Tarde de Año Nuevo reorganizando la biblioteca. Los meses que han quedado atrás han sido pródigos en lecturas y hallazgos literarios. Me han devuelto el interés -nunca abandonado- por los clásicos, por sus formas, contenidos y recursos. Al ir disponiendo cada volumen en los distintos anaqueles, parece posible reconstruir los fotogramas de este año ya caduco que, como aquellos, ha pasado a formar parte de nuestro particular archivo. Dos mil veintiuno ha sido el año en que vio la luz mi poemario Las erratas de la existencia y ahora, cuando ya trabajo en un nuevo proyecto, saboreo aún el dulce elixir de esas páginas, vertidas a la imprenta de la mano de Sial Pigmalión y que protagonizaron momentos inolvidables vividos a lo largo de este último semestre. Espero seguir disfrutando con el libro en el nuevo calendario recién abierto, tener la oportunidad de leer y compartir sus poemas, hacerlos llegar a un número mayor de lectores. Hacer balance de cuantos títulos me acompañaron durante el año que acabamos de despedir se antoja ardua tarea. Ahora, al sentir su tacto, percibir el olor y la rugosidad del papel, mientras voy colocándolos en los estantes, compruebo lo arriesgado que resulta hacer distingos, seleccionar una u otra voz en la arboleda de las palabras.
Después de casi dos años bajo el estigma de la pandemia, continúan vigentes las referencias que sostienen los pilares de mi escritura, la justificación del verso como respuesta frente a los aguijones de la realidad, método infalible para asimilar lo que nos rodea y vestirlo con nuestros propios ropajes. He leído mucho a Camus en estos meses. Sus zarpazos de lucidez condensados en unas pocas frases, pensamientos a la medida del mundo y la desconfianza del ser humano. El gran problema de la vida consiste en saber cómo pasar entre los hombres, nos dice el gran autor francés, y cuánta razón le asiste. Veo entonces hasta qué punto tenían sentido aquellos poemas que escribí sobre la existencia y la libertad. En un tiempo en el que todo parece sometido a los vaivenes del azar, donde la sorpresa es no sorprenderse por algo, la literatura deviene bálsamo que degustar sorbo a sorbo, sin caer en la tentación del espejo.

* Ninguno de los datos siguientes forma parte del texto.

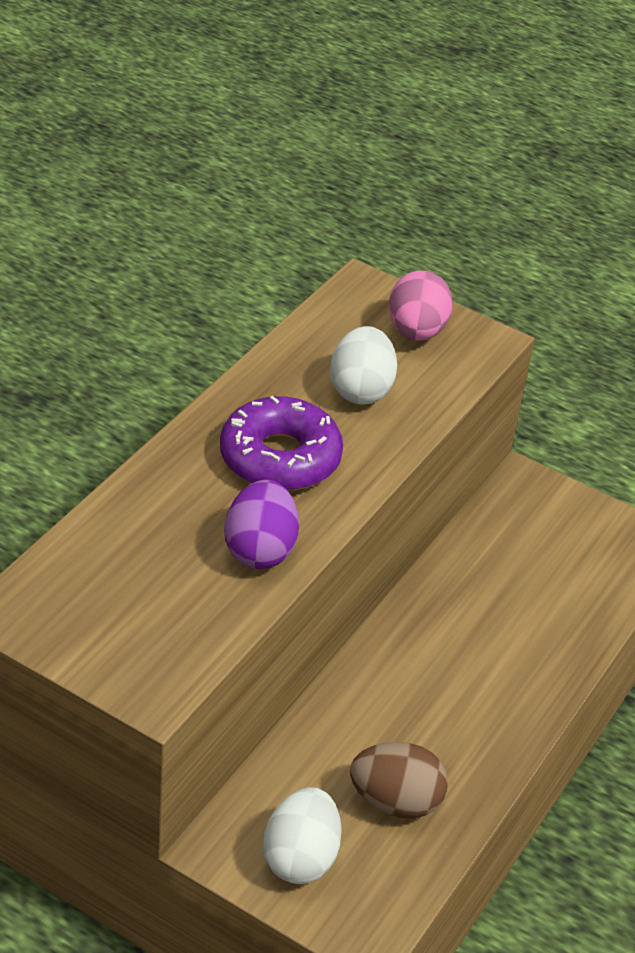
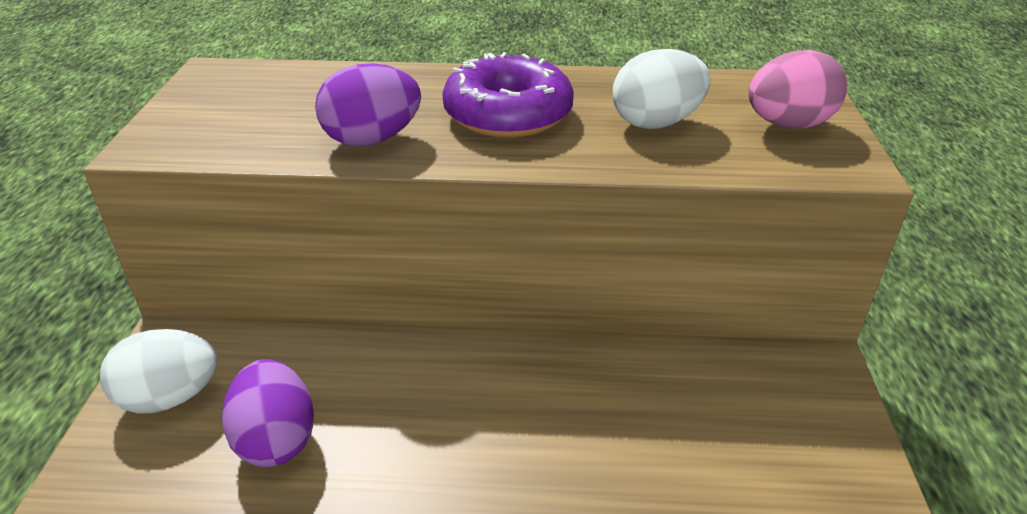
camera: 65 degrees right, 5 degrees down
brown egg [350,742,448,818] -> purple egg [222,359,314,467]

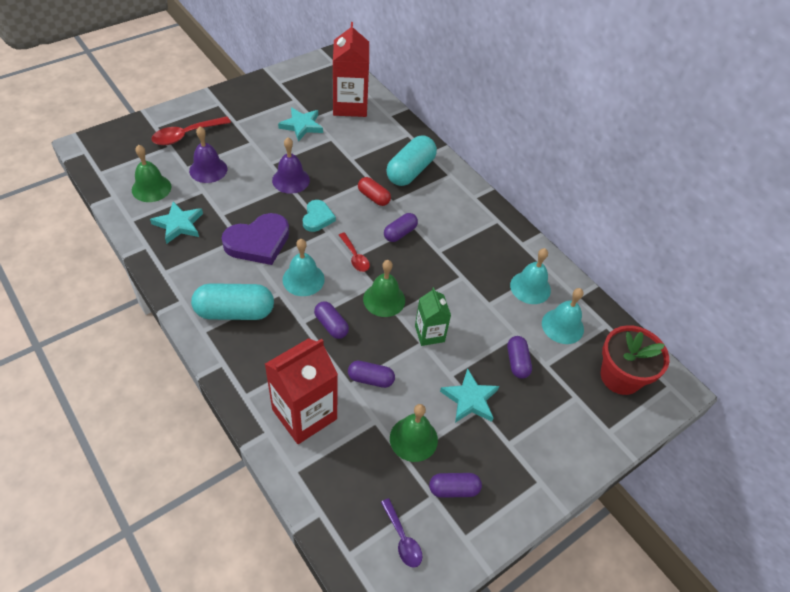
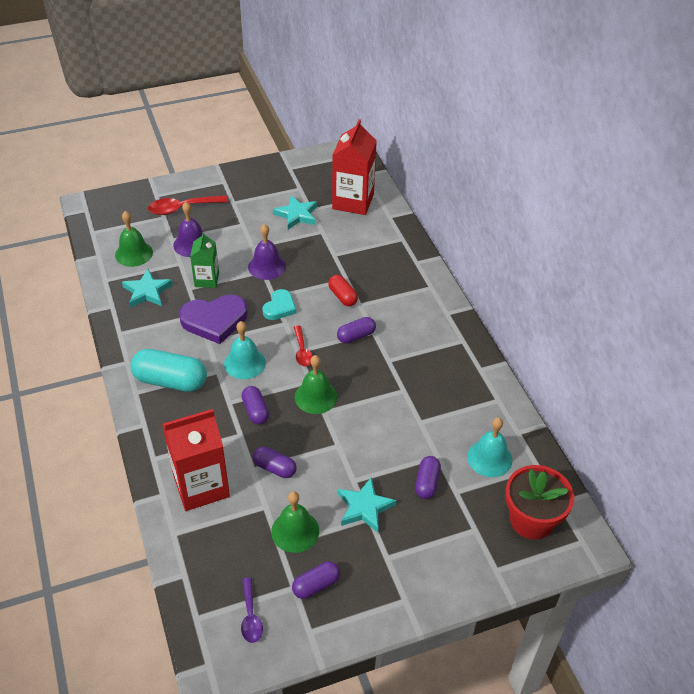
camera: 20 degrees right, 5 degrees down
turquoise capsule [386,136,437,186] -> none
green carton [415,287,451,346] -> green carton moved to [190,232,219,288]
purple capsule [429,473,482,498] -> purple capsule turned 45 degrees counterclockwise [292,561,340,599]
turquoise bell [510,248,551,304] -> none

Me veo a solas, releyendo en silencio fragmentos de un libro cualquiera. Da igual cuál sea su título o su autor. Nuestra libertad comienza cuando somos capaces de no discriminar ningún texto que llega a nuestras manos. Para mejorar la concentración, elijo a Schubert. Admiro a Camus por su claridad de ideas, por la búsqueda incesante de argumentos para afirmar lo grandioso de la condición humana: Ni siquiera deseo ser un genio, pues bastante me cuesta ya ser un hombre.

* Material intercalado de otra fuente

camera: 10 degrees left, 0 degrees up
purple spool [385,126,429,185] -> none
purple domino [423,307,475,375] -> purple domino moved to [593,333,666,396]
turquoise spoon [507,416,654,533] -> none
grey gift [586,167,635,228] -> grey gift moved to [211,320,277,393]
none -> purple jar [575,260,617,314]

Comienzo este nuevo tiempo con un gran descubrimiento que impulsa a continuar reflexionando en esa misma dirección. Se trata de los cuartetos de Emily Dickinson que acaba de publicar en una edición realmente exquisita la editorial Los libros del zorro rojo. La miniatura incandescente, con selección, traducción y prólogo de María Negroni e imágenes de Lucila Biscione es una delicia para los sentidos pero también para quienes quieran aproximarse a una autora del diecinueve cuya voz resuena absolutamente actual. Como explica María Negroni, estos cuartetos constituyen una curiosidad, "pequeños amuletos, miniaturas incandescentes", que encierran, como los carnets de Camus, certeras dosis de lucidez. Así, cuando nos dice que Fama es el halo que deja / El sabio en su nombre efímero - / El iris no de Occidente / Que tal como viene se va-.
El relato de las horas es deudor de la imaginación y del esfuerzo que hacemos para hacerla materia táctil. En eso consiste la creación, sea escritura, sea expresión plástica. Todo está inspirado por nuestro deseo de perdurar, de abolir de una u otra forma la certeza de nuestra propia caducidad.